第17話「皇女が村を訪れた理由」
「それではお聞かせ願えますか? なぜ、この村を訪れたのか。その経緯を」
「それは――」
「聞いてくださいますか⁉ 私はこの地に聖女がいると聞いてやってきたのです!」
「ほう……聖女ですか」
ダリアスがあらためてここまで来るに至った理由を訊ねた。そこでメイドが口を開こうとしたところを遮り、メイスは興奮した面持ちで声を上げる。
そんな様子を興味深く見ながら頷き、その先を促す。
「そう……そして先ほどの輩に馬車が襲撃され、運転していたメイドのリディヤも怪我を負ってしまい命からがら、この村へ逃げ込んだのです」
「(えっ? 急に落ち着いた⁉)」
「それは大変でしたね……」
「しかし! そこに救世主が、いえ! 聖女さまが現れたのです!」
「(かと思ったらまたヒートアップした⁉)」
促されたメイスは語るうちその言葉は熱を帯びていく。
「聖女がいるという噂自体は聞き及んでいましたが、まさかわたくしたちを魔族の救世主でもあったとは思いませんでした! ガルナ、今一度お礼を申し上げます。
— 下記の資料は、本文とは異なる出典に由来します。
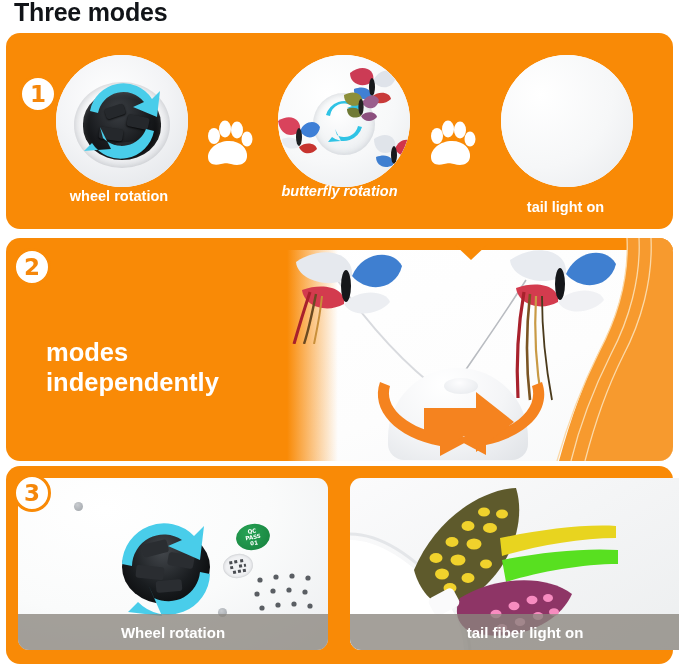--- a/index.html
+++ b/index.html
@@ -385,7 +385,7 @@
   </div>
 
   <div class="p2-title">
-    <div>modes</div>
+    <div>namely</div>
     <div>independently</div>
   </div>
わたくしたちを救ってくださりありがとうございます!」
「そ、そんな! 顔を上げてください! 私はあのときやれることをやっただけですから!」
「たとえそうだとしても、わたくしたちがあなたに──あなたたちに救われたことは事実ですわ」
「そうです。ガルナさま。どうか姫さまの気持ちを受け取ってあげてください。もちろん私もガルナさまに感謝しております」
先ほどまでの雰囲気から一転、しおらしくなった姿を見て、あらためてガルナの中で人を救ったという実感が湧いてくる。
ガルナはそんなふたりの想いを肯定し静かに頷いた。
「わかりました。その気持ち、頂戴いたします」
「ありがとうございます。ガルナ。嬉しいですわ」
メイスが微笑むとガルナも釣られるように微笑みを返した。
そんな様子にその場の雰囲気は和やかなムードが流れた。
「さあそろそろ行くか」
「うん、わかった」
「ダリアス、あなたのお料理、美味しかったですわ」
「ありがとうございます。皇女さまの普段召し上がっておられる食事に比べれば粗末のものに過ぎませんが」
「いいえ。そんなことはありませんわ。あなたの作ったお料理にはたしかに温かみがありましたもの」
「大変恐縮でございます」
そしてしばらくの時間が経過し、一行は村を出てから王都に向かうことになった。
この村で起きた出来事を国王に報告しなくてはならない。もちろん各々の用事はそれだけではないが。
「まあ! 姫さまったらそれではまるで我がアクアレイン皇国の食事が温かみがないみたいではありませんか!」
「そのような意図はなかったのだけれど、そのように聞こえたかしら?」
「聞ーこーえーまーしーたー!」
メイスとメイドのリディヤは軽口を叩く。
どうやら公の場ではない場所ではそのようなやり取りが珍しくないほどに自然にガルナとダリアスの目には映った。
「聞きたいのだけれど、この村に墓場はあるのですか?」
「えぇ、もちろん。墓場ならば、ここからそう遠くない距離にございますよ」
「そう。であるならば案内してもらってもいいかしら?」
「墓場にですか……はい、かまいませんよ」
こうして一行はメイスの頼みで村を出る前に墓場に立ち寄ることになった。